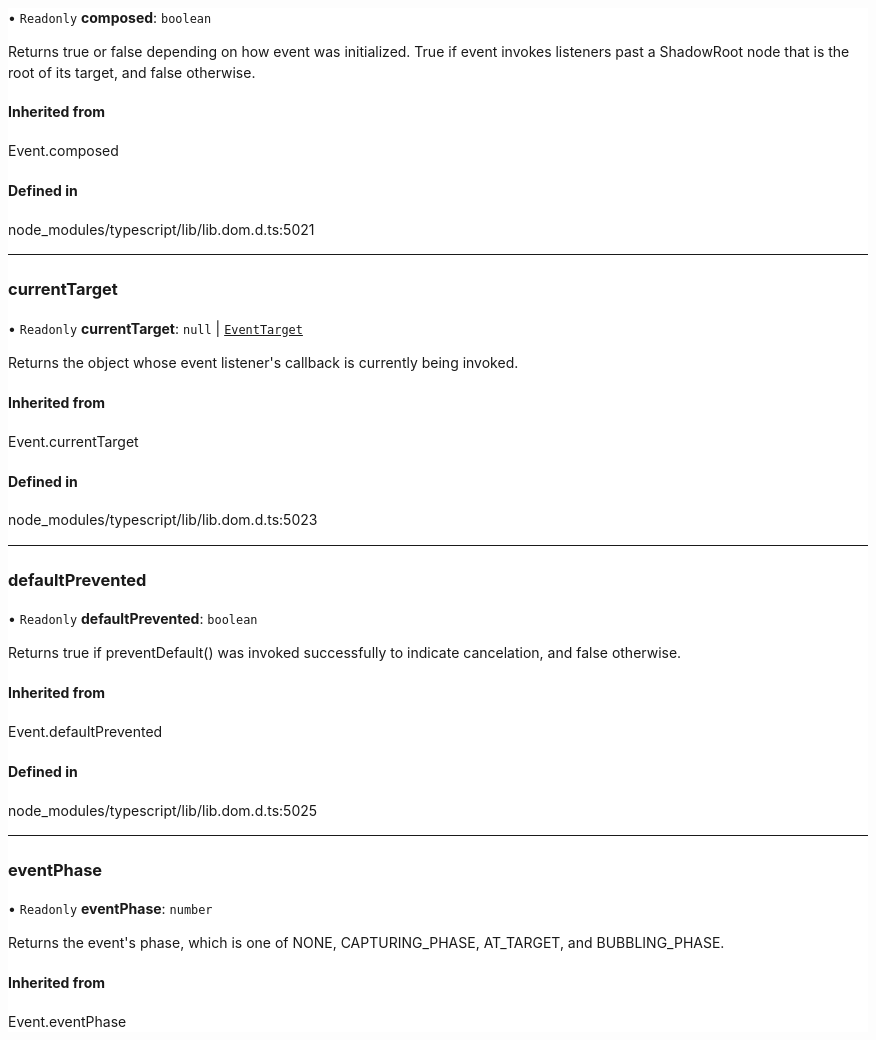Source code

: • `Readonly` **composed**: `boolean`

Returns true or false depending on how event was initialized. True if event invokes listeners past a ShadowRoot node that is the root of its target, and false otherwise.

#### Inherited from

Event.composed

#### Defined in

node_modules/typescript/lib/lib.dom.d.ts:5021

___

### currentTarget

• `Readonly` **currentTarget**: ``null`` \| [`EventTarget`](../modules/main_module._internal_.md#eventtarget)

Returns the object whose event listener's callback is currently being invoked.

#### Inherited from

Event.currentTarget

#### Defined in

node_modules/typescript/lib/lib.dom.d.ts:5023

___

### defaultPrevented

• `Readonly` **defaultPrevented**: `boolean`

Returns true if preventDefault() was invoked successfully to indicate cancelation, and false otherwise.

#### Inherited from

Event.defaultPrevented

#### Defined in

node_modules/typescript/lib/lib.dom.d.ts:5025

___

### eventPhase

• `Readonly` **eventPhase**: `number`

Returns the event's phase, which is one of NONE, CAPTURING_PHASE, AT_TARGET, and BUBBLING_PHASE.

#### Inherited from

Event.eventPhase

——

Work task
Would you copy all of the data exactly? Keep the pictures out of it.

Problem solution
Source code

: • `Readonly` **composed**: `boolean`

Returns true or false depending on how event was initialized. True if event invokes listeners past a ShadowRoot node that is the root of its target, and false otherwise.

#### Inherited from

Event.composed

#### Defined in

node_modules/typescript/lib/lib.dom.d.ts:5021

___

### currentTarget

• `Readonly` **currentTarget**: ``null`` \| [`EventTarget`](../modules/main_module._internal_.md#eventtarget)

Returns the object whose event listener's callback is currently being invoked.

#### Inherited from

Event.currentTarget

#### Defined in

node_modules/typescript/lib/lib.dom.d.ts:5023

___

### defaultPrevented

• `Readonly` **defaultPrevented**: `boolean`

Returns true if preventDefault() was invoked successfully to indicate cancelation, and false otherwise.

#### Inherited from

Event.defaultPrevented

#### Defined in

node_modules/typescript/lib/lib.dom.d.ts:5025

___

### eventPhase

• `Readonly` **eventPhase**: `number`

Returns the event's phase, which is one of NONE, CAPTURING_PHASE, AT_TARGET, and BUBBLING_PHASE.

#### Inherited from

Event.eventPhase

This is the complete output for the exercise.